Extracted material:
>>>>>

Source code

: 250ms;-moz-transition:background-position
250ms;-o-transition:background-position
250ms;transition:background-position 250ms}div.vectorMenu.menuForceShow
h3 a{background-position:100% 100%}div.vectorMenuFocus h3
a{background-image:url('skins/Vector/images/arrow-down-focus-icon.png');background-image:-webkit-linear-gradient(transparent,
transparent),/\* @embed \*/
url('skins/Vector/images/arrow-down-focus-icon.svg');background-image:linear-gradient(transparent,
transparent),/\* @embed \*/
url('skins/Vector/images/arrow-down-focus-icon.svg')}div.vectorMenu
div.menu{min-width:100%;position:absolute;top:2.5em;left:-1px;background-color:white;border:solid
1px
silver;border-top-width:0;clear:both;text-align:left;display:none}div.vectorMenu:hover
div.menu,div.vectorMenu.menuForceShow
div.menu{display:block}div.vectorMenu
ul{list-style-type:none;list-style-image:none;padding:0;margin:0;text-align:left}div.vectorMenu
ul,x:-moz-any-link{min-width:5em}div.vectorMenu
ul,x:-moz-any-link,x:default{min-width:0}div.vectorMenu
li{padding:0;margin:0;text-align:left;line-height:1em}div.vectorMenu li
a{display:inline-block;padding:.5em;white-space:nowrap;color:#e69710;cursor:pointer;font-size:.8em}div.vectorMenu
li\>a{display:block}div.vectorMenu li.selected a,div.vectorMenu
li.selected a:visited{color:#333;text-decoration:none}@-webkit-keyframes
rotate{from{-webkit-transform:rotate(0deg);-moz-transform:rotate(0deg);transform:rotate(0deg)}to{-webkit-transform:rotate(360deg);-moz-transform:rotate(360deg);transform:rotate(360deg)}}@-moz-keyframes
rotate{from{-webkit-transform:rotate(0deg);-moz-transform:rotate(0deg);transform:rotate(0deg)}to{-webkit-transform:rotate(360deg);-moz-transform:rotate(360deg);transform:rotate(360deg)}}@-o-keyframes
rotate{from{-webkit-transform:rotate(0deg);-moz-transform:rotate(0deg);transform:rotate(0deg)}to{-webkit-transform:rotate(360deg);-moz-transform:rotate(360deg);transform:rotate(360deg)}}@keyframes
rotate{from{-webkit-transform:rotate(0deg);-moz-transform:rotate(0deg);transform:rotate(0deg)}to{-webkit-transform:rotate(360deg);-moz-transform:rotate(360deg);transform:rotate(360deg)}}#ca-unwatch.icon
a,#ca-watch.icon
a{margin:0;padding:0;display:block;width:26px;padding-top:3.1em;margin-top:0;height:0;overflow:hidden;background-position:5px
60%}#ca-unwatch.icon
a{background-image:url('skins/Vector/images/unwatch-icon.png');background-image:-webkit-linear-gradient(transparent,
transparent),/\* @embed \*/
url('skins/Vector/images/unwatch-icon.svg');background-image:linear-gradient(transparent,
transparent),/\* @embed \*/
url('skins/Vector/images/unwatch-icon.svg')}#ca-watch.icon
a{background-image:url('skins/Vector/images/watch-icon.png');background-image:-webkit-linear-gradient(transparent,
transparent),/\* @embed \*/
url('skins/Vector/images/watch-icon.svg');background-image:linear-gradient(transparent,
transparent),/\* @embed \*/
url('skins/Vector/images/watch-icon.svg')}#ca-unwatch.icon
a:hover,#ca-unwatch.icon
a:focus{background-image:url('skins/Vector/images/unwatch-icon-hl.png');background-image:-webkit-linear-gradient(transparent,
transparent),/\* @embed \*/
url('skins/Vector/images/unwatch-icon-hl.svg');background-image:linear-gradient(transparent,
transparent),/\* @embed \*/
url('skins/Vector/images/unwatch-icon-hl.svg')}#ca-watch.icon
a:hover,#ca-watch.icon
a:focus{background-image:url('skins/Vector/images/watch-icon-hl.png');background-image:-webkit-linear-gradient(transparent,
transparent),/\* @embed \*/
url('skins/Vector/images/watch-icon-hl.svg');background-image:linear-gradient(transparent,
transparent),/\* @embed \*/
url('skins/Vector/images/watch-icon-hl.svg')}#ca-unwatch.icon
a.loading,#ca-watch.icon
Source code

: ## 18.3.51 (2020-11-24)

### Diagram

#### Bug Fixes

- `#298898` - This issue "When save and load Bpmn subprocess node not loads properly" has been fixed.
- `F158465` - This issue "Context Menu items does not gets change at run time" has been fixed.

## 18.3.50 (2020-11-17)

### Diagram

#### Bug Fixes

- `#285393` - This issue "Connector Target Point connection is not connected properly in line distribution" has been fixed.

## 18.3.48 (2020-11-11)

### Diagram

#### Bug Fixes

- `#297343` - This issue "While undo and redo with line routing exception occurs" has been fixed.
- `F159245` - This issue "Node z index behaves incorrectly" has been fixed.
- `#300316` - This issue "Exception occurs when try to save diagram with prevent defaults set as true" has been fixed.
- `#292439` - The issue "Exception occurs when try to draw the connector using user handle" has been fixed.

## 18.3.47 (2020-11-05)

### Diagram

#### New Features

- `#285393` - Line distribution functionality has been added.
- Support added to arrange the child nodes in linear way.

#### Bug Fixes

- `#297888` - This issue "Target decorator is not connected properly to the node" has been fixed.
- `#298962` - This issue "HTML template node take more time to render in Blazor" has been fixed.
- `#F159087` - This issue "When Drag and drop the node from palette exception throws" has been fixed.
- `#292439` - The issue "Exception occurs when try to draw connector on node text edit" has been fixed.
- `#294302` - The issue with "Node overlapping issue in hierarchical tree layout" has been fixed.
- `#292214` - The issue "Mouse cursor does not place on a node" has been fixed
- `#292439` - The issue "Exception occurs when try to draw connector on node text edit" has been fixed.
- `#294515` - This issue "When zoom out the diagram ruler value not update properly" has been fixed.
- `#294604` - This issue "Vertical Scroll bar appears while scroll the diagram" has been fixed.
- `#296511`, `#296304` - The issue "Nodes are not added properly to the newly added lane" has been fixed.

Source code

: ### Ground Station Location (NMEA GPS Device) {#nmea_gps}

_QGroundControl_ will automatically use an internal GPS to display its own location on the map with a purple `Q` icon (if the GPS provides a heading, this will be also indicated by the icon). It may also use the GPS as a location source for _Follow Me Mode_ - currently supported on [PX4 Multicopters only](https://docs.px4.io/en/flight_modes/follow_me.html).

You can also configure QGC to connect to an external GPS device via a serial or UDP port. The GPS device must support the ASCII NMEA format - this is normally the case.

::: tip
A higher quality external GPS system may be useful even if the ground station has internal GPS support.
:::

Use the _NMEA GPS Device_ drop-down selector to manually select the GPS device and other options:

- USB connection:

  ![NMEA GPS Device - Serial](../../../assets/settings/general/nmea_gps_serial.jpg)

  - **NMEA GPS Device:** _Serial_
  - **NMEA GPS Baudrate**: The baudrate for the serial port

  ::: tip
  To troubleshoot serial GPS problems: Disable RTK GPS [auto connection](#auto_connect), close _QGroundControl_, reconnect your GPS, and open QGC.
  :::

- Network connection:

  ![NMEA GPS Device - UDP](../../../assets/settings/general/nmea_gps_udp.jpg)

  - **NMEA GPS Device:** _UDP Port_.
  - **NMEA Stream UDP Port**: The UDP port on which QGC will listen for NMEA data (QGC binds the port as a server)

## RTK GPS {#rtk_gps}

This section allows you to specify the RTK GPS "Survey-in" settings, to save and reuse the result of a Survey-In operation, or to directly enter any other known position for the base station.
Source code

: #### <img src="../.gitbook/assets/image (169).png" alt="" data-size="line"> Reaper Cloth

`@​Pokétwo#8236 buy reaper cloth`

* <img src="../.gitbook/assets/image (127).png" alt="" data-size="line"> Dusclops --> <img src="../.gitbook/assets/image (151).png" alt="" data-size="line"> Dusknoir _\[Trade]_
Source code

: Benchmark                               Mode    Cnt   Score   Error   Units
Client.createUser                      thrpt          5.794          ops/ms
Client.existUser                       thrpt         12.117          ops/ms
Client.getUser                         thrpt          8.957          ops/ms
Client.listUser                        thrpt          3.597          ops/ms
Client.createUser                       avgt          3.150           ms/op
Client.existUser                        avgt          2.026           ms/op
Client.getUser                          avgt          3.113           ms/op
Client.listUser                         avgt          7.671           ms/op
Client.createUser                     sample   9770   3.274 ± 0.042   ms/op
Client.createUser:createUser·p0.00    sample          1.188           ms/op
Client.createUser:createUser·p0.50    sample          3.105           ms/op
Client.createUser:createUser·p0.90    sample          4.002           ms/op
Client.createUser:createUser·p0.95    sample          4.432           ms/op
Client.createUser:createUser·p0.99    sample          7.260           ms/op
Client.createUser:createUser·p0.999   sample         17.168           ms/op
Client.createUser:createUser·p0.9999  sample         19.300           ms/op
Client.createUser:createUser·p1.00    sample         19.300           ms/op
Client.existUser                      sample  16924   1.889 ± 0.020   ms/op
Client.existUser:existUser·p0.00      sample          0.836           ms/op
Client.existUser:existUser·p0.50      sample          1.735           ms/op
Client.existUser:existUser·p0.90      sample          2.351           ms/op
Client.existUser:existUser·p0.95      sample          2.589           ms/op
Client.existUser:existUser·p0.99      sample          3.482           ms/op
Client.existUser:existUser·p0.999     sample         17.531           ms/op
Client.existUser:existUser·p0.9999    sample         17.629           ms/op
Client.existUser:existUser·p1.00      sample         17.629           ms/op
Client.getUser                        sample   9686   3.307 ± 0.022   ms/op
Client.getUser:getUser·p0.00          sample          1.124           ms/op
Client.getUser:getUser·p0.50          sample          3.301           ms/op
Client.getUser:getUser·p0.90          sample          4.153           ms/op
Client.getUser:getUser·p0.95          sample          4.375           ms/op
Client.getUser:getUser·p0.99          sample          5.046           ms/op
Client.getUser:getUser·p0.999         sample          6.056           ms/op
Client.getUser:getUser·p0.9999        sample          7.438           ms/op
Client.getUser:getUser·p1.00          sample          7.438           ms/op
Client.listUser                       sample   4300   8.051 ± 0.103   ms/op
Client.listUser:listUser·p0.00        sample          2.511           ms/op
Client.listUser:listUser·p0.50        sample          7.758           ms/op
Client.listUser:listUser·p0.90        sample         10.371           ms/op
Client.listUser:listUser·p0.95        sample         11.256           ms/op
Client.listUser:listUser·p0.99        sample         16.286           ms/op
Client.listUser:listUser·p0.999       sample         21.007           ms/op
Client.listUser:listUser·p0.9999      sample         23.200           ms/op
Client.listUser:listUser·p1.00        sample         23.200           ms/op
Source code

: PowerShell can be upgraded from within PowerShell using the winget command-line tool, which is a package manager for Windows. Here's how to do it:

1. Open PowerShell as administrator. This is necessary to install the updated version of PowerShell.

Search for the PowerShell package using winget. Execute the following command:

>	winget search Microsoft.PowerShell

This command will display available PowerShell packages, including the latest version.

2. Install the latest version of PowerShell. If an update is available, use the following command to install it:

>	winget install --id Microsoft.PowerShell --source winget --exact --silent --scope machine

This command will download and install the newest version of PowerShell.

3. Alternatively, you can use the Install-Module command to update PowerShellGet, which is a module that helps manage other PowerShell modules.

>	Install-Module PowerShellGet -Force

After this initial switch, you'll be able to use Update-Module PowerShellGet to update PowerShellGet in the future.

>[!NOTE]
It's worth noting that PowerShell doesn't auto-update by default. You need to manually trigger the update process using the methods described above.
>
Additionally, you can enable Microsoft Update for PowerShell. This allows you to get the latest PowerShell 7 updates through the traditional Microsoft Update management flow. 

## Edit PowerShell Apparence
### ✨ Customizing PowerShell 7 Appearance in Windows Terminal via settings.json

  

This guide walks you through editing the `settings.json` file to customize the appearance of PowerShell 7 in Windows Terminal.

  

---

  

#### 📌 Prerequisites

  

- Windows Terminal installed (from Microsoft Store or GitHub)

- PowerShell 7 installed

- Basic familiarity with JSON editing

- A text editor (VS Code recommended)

<<<<<

Task item: Rewrite the lines of the material starting at the line that contains "will automatically use" and ending after the line that contains "You can also", with "purple" changed to "red" and nothing else altered.

Answer box:
_QGroundControl_ will automatically use an internal GPS to display its own location on the map with a red `Q` icon (if the GPS provides a heading, this will be also indicated by the icon). It may also use the GPS as a location source for _Follow Me Mode_ - currently supported on [PX4 Multicopters only](https://docs.px4.io/en/flight_modes/follow_me.html).

You can also configure QGC to connect to an external GPS device via a serial or UDP port. The GPS device must support the ASCII NMEA format - this is normally the case.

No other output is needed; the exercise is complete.